• INPUT DATA
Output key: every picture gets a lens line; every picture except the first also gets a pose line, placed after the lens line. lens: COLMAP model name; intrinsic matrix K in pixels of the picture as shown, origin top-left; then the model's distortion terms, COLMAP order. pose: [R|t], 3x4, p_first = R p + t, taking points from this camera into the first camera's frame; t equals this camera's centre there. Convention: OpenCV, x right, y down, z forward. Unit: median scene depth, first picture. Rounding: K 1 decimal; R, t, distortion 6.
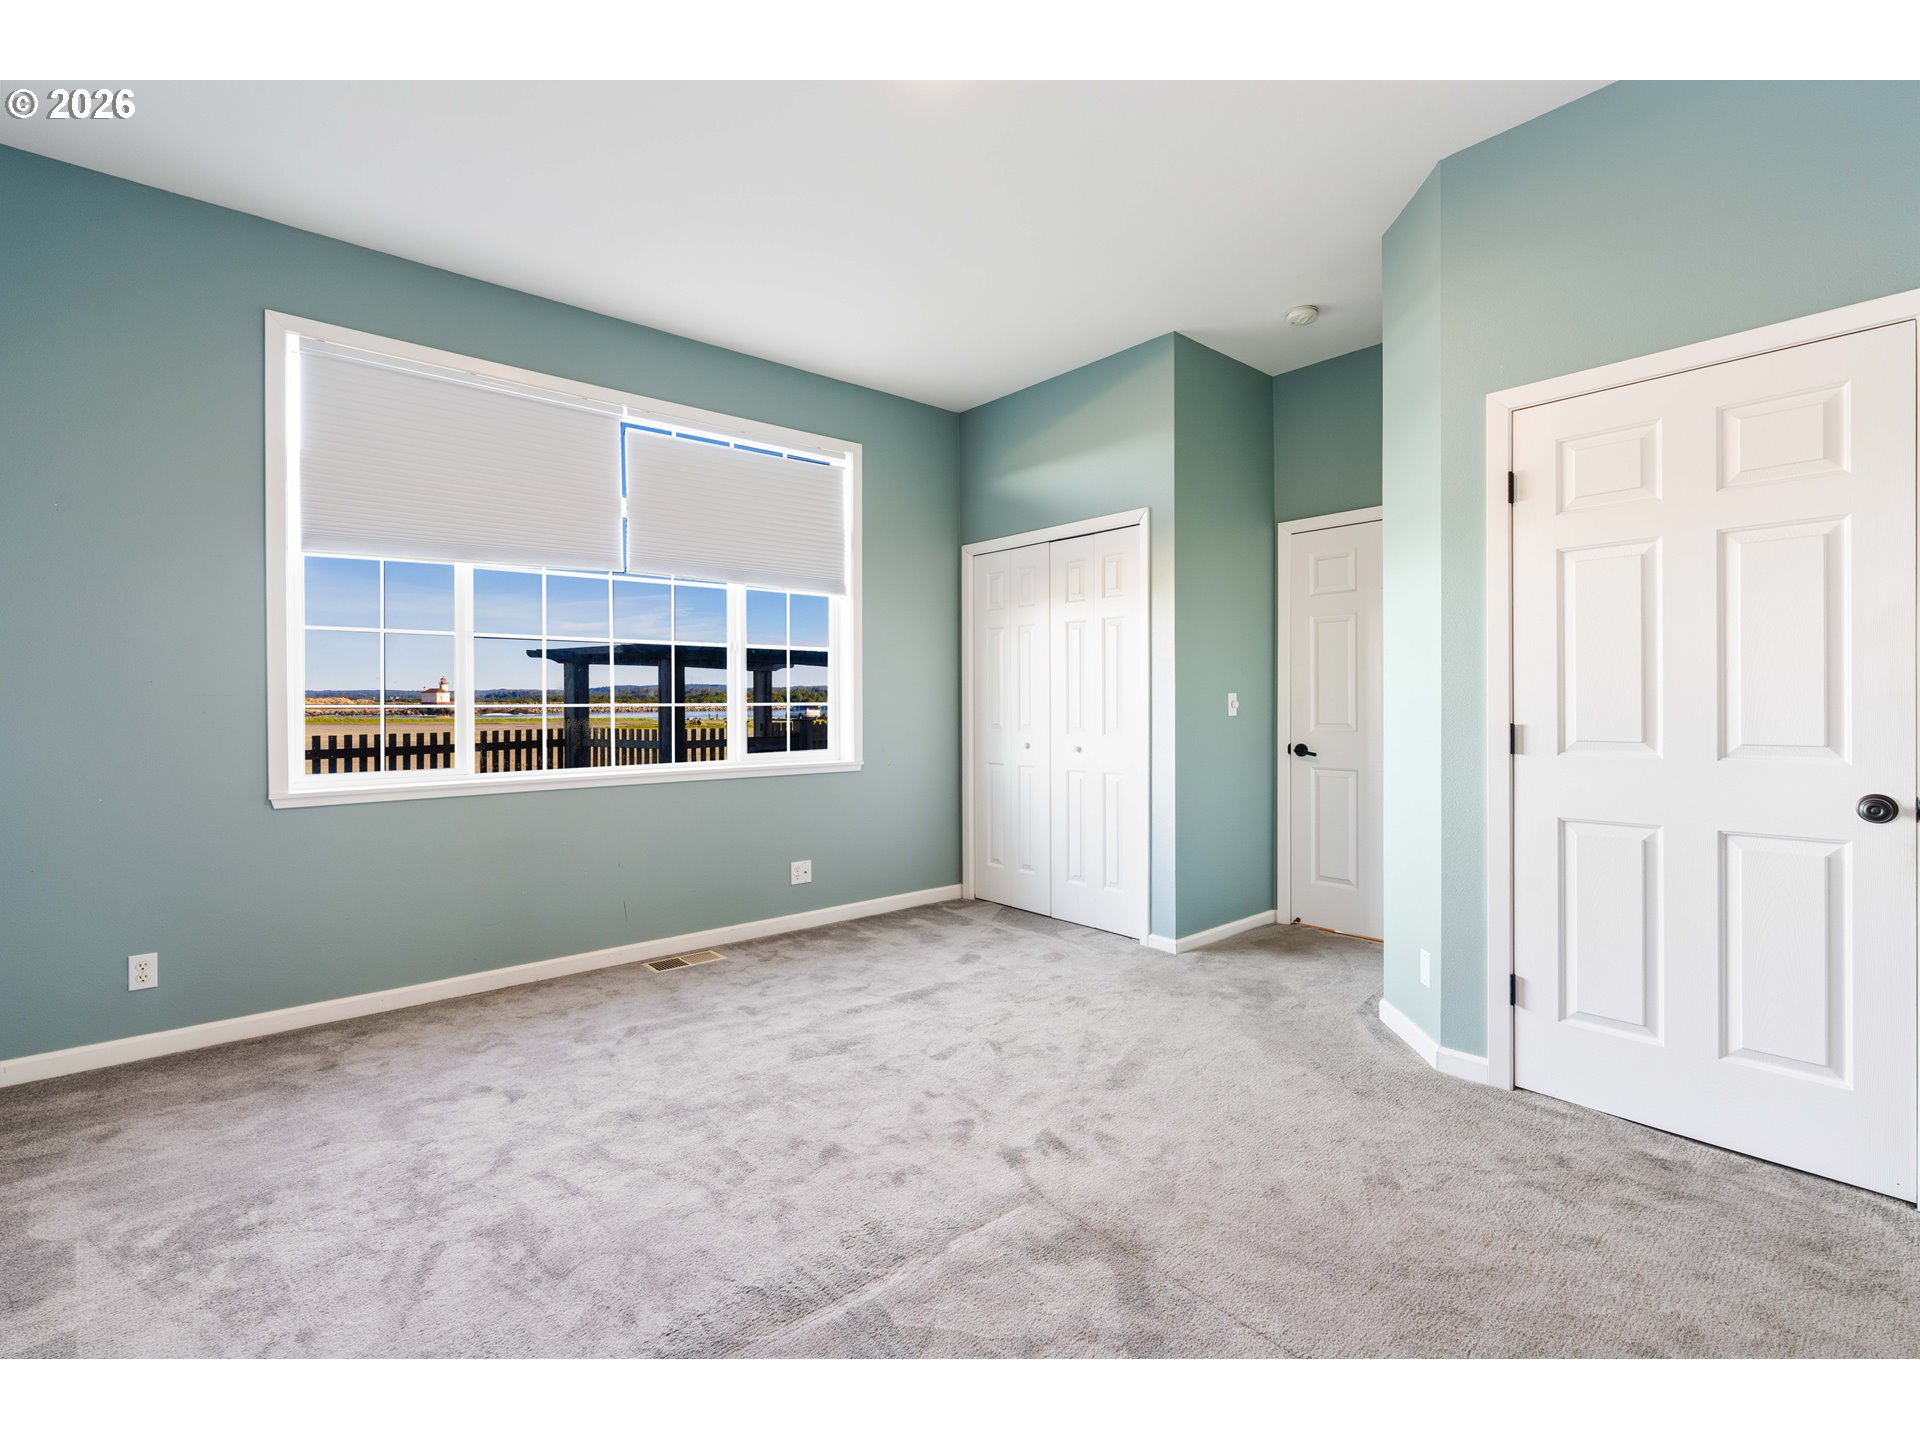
lens RADIAL K [[879.8, 0, 967.8], [0, 879.8, 707.1], [0, 0, 1]] dist [-0.007344, 0.003566]
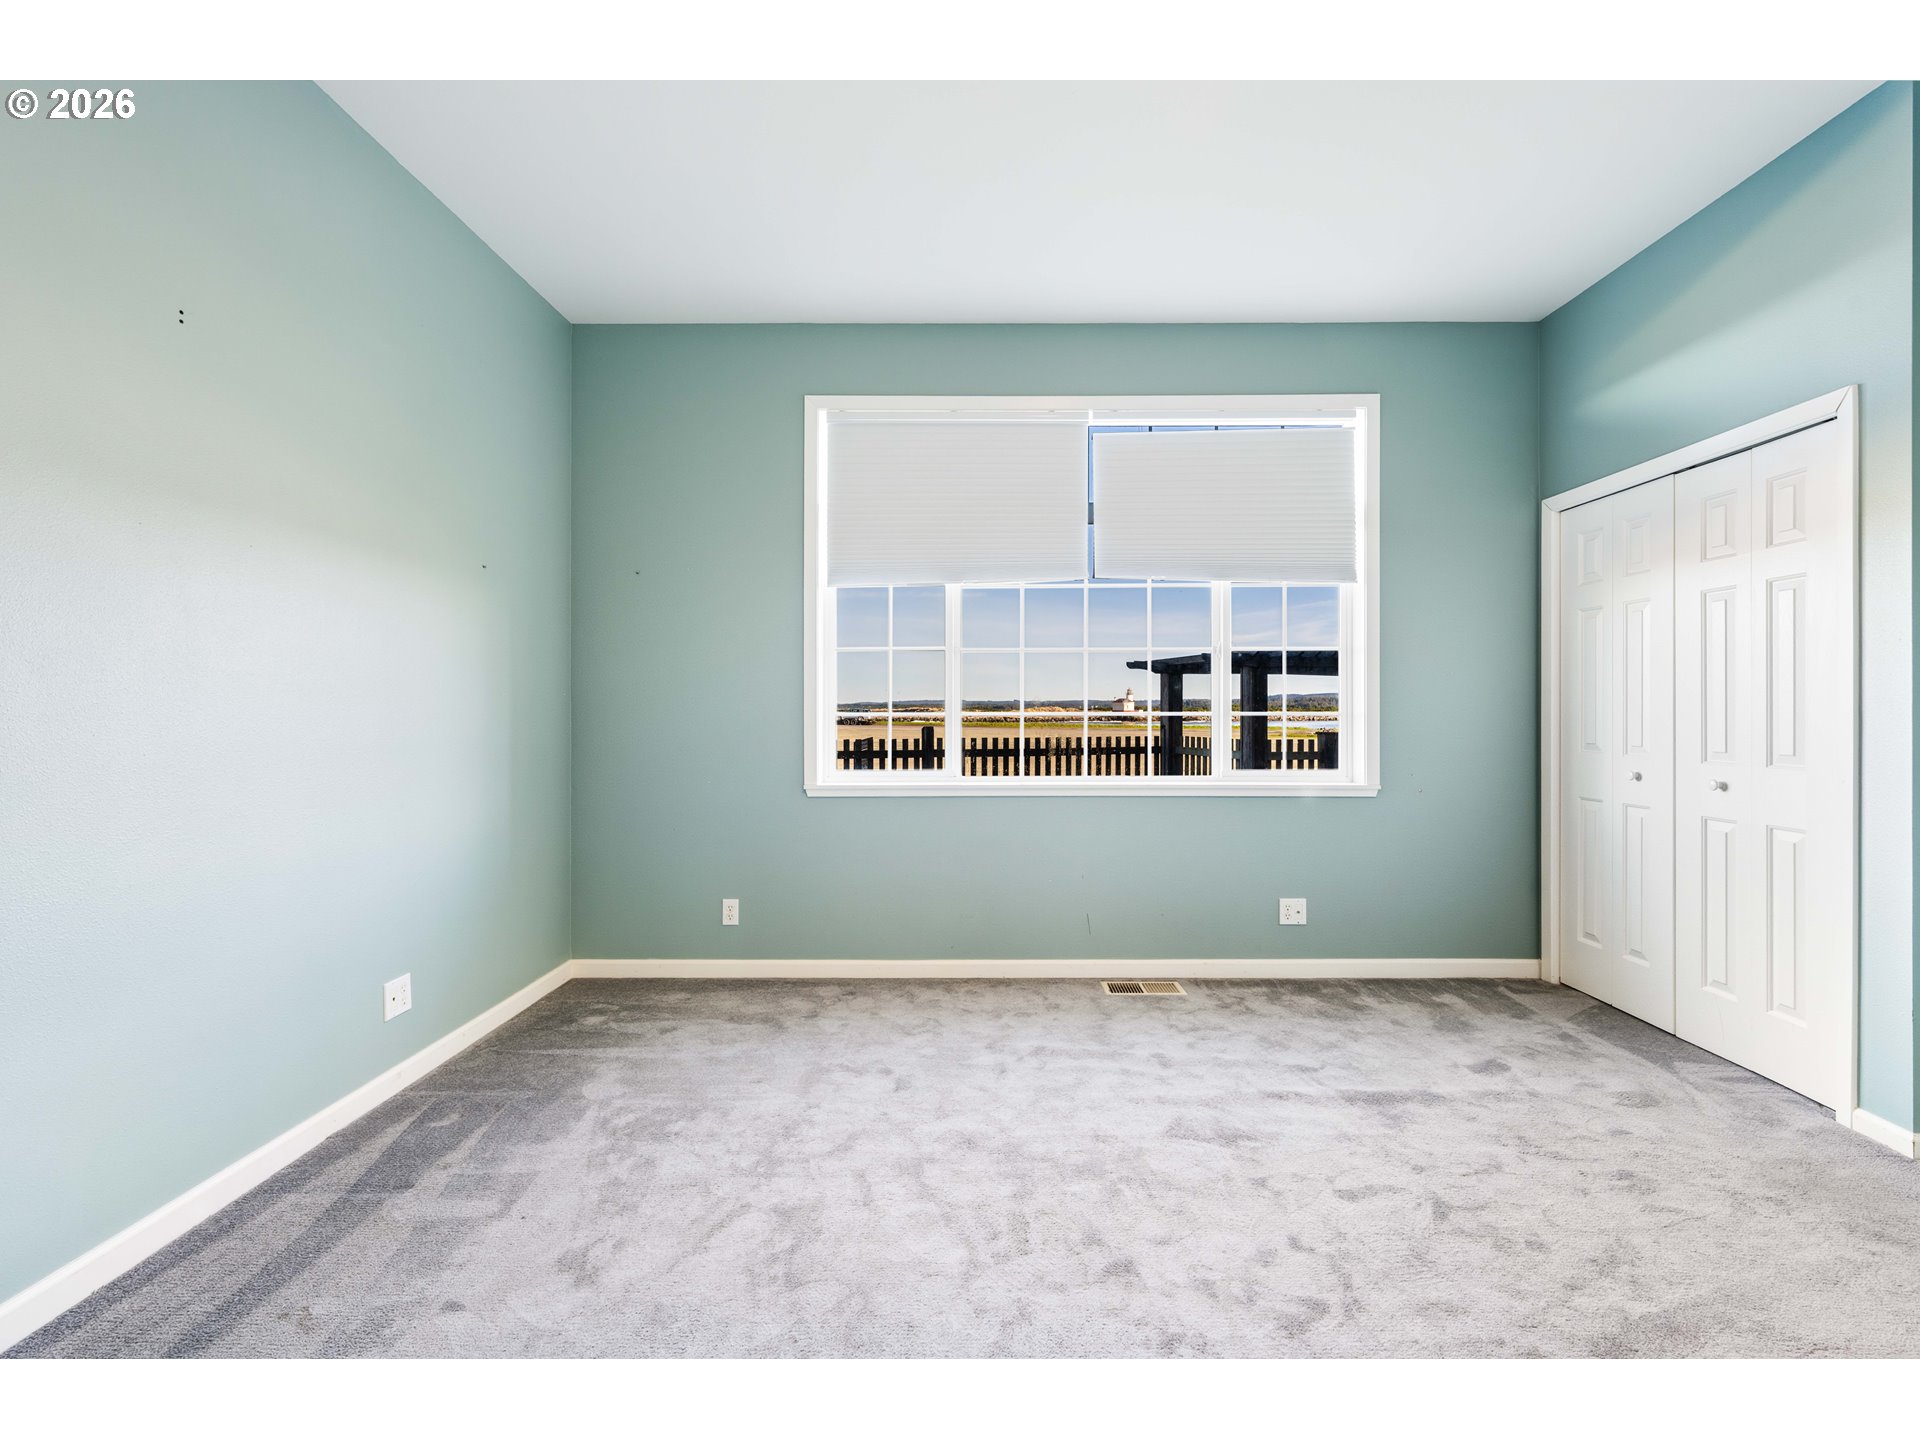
lens RADIAL K [[879.8, 0, 967.8], [0, 879.8, 707.1], [0, 0, 1]] dist [-0.007344, 0.003566]
pose [[0.747891, 0.000126, -0.663822, 0.163956], [-0.006771, 0.999949, -0.007439, -0.001914], [0.663787, 0.010059, 0.747854, 0.177742]]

• TASK GOAL
For each line above, output its wording exactly and leave out any picture.

• ANSWER TO THIS PROBLEM
Output key: every picture gets a lens line; every picture except the first also gets a pose line, placed after the lens line. lens: COLMAP model name; intrinsic matrix K in pixels of the picture as shown, origin top-left; then the model's distortion terms, COLMAP order. pose: [R|t], 3x4, p_first = R p + t, taking points from this camera into the first camera's frame; t equals this camera's centre there. Convention: OpenCV, x right, y down, z forward. Unit: median scene depth, first picture. Rounding: K 1 decimal; R, t, distortion 6.
lens RADIAL K [[879.8, 0, 967.8], [0, 879.8, 707.1], [0, 0, 1]] dist [-0.007344, 0.003566]
lens RADIAL K [[879.8, 0, 967.8], [0, 879.8, 707.1], [0, 0, 1]] dist [-0.007344, 0.003566]
pose [[0.747891, 0.000126, -0.663822, 0.163956], [-0.006771, 0.999949, -0.007439, -0.001914], [0.663787, 0.010059, 0.747854, 0.177742]]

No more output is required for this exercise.